The U.S. Court of Appeals for the Ninth Circuit recently affirmed the dismissal of a federal False Claims Act (FCA), 31 U.S.C. §§3729-3733, lawsuit brought by private citizen plaintiffs against various mortgage lenders and servicers for supposedly making false certifications regarding loans sold to Fannie Mae and Freddie Mac.
In so ruling, the Court held that Fannie Mae and Freddie Mac were not federal instrumentalities for purposes of the FCA, 31 U.S.C. § 3729(b)(2)(A)(i).
A copy of the opinion in U.S. ex rel. Adams et al. v. Aurora Loan Services Inc. et al. is available at: Link to Opinion.
The plaintiff private citizens brought suit under the FCA against various mortgage lenders and servicers alleging that the lenders and servicers supposedly certified mortgage loans purchased by Fannie Mae and Freddie Mac as free of certain home association liens and charges when in fact they were not.
The plaintiffs alleged that the government-sponsored enterprises (GSEs) were federal instrumentalities either under case law or due to the Federal Housing Finance Association’s (FHFA) conservatorship. As such, the plaintiffs claimed that the allegedly false certifications were made to an “officer, employee, or agent” of the United States in violation of the FCA, 31 U.S.C. § 3729(b)(2)(A)(i).
The district court dismissed the action, holding that the GSEs were not federal instrumentalities for purposes of the FCA, 31 U.S.C. § 3729(b)(2)(A)(i), because the entities are private, albeit sponsored or charted by the federal government. The plaintiffs appealed.
The Ninth Circuit noted that a “claim” giving rise to liability under the FCA, 31 U.S.C. § 3729(b)(2)(A)(i), requires that a demand or request for payment be “presented to an officer, employee, or agent of the United States.” However, the Court found that the language of 12 U.S.C § 1716b and 12 U.S.C. §1452 illustrates that certain government-sponsored entities are indeed private, and not federal instrumentalities.

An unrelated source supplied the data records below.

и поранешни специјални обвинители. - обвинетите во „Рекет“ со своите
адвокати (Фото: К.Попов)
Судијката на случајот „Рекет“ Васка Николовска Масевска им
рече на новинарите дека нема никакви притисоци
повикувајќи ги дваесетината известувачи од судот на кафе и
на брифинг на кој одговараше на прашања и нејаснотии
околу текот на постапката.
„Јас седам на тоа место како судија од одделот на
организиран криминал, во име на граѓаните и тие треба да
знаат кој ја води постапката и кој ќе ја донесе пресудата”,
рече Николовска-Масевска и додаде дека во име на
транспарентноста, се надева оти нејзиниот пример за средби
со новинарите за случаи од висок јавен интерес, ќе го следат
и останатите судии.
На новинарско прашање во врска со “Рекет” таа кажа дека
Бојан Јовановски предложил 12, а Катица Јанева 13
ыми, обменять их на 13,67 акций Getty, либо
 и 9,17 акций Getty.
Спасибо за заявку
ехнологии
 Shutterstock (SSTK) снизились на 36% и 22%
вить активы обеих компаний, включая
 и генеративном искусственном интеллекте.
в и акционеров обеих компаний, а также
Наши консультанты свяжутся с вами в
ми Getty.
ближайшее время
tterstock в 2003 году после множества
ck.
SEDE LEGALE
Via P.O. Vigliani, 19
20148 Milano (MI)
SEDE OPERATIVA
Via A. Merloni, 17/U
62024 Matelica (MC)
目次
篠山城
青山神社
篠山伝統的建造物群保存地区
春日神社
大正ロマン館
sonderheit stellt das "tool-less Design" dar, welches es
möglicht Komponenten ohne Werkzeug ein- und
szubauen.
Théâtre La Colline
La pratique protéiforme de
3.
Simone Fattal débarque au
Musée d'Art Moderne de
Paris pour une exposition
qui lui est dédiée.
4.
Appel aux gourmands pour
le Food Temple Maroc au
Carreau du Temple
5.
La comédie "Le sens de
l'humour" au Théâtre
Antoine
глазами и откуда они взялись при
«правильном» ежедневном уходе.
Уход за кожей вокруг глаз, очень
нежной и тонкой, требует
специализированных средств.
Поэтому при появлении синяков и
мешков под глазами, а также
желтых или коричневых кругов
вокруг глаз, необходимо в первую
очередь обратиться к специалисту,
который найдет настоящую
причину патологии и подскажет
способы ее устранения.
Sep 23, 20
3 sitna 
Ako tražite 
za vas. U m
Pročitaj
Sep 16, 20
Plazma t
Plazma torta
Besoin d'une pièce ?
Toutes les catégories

The plaintiffs argued that Rust v. Johnson, 597 F.2d 174 (1979), held that one of the GSEs was a federal instrumentality for state/city tax purposes. However, the Court disagreed and explained that an entity found to be a federal instrumentality for one purpose does not mean the same entity is a federal instrumentality for another purpose. See Kuntz v. Lamar Corp., 385 F.3d 1177, 1185 (9th Cir. 2004), Lewis v. United States, 680 F.2d 1239, 1242-43 (9th Cir. 1982). Accordingly, the Court distinguished Rust because it did not address the GSEs’ status under the FCA.
The Ninth Circuit also disagreed with the plaintiffs’ argument that the FHFA conservatorship over the GSEs transformed them into federal instrumentalities. The Court reasoned that the conservatorship gave the FHFA “all the rights, titles, powers and privileges” of the GSEs, not the other way around.

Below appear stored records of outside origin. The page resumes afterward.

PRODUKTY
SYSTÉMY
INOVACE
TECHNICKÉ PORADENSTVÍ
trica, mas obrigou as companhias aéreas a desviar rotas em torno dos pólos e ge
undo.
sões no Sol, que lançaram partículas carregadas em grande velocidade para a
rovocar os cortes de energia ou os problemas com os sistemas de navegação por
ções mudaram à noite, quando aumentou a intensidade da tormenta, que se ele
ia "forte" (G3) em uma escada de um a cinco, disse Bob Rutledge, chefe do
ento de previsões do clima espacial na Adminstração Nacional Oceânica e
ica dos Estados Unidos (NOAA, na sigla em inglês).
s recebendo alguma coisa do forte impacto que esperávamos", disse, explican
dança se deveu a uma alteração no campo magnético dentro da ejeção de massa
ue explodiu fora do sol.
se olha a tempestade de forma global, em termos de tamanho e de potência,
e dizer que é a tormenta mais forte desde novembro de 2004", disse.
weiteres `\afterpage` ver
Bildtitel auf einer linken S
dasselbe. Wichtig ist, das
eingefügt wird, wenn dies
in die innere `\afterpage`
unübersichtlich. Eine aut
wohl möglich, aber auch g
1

Further, the Court noted that Lebron v. National Railroad Passenger Corp., 513 U.S. 374, did not bolster the plaintiffs’ argument regarding the effect of the FHFA’s conservatorship. The Court explained that, unlike in Lebron, the conservatorship here did not represent the federal government’s retention of permanent authority over the GSEs.

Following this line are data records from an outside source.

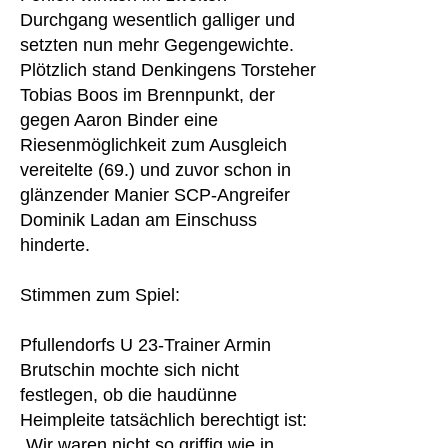
Durchgang wesentlich galliger und
setzten nun mehr Gegengewichte.
Plötzlich stand Denkingens Torsteher
Tobias Boos im Brennpunkt, der
gegen Aaron Binder eine
Riesenmöglichkeit zum Ausgleich
vereitelte (69.) und zuvor schon in
glänzender Manier SCP-Angreifer
Dominik Ladan am Einschuss
hinderte.
Stimmen zum Spiel:
Pfullendorfs U 23-Trainer Armin
Brutschin mochte sich nicht
festlegen, ob die haudünne
Heimpleite tatsächlich berechtigt ist:
„Wir waren nicht so griffig wie in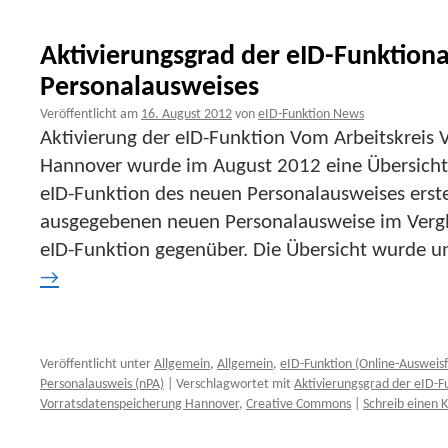
Aktivierungsgrad der eID-Funktiona
Personalausweises
Veröffentlicht am
16. August 2012
von
eID-Funktion News
Aktivierung der eID-Funktion Vom Arbeitskreis 
Hannover wurde im August 2012 eine Übersicht
eID-Funktion des neuen Personalausweises erstell
ausgegebenen neuen Personalausweise im Vergle
eID-Funktion gegenüber. Die Übersicht wurde u
→
Veröffentlicht unter
Allgemein
,
Allgemein
,
eID-Funktion (Online-Ausweisf
Personalausweis (nPA)
|
Verschlagwortet mit
Aktivierungsgrad der eID-Fu
Vorratsdatenspeicherung Hannover
,
Creative Commons
|
Schreib einen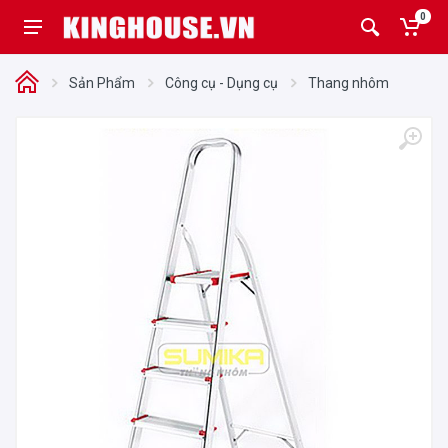
0
Sản Phẩm
Công cụ - Dụng cụ
Thang nhôm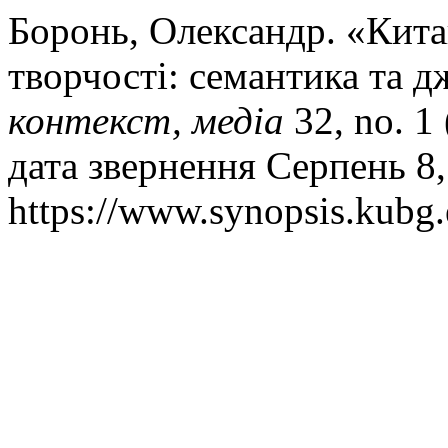
Боронь, Олександр. «Кита
творчості: семантика та 
контекст, медіа
32, no. 1
дата звернення Серпень 8,
https://www.synopsis.kubg.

The Court did not opine on whether the plaintiffs could otherwise state a claim under the second definition of “claim,” found in § 3729(b)(2)(A)(ii), because the plaintiffs did not raise the argument at the district level nor on appeal. However, the Court noted that a properly pled claim under § 3729(b)(2)(A)(ii) could give rise to liability.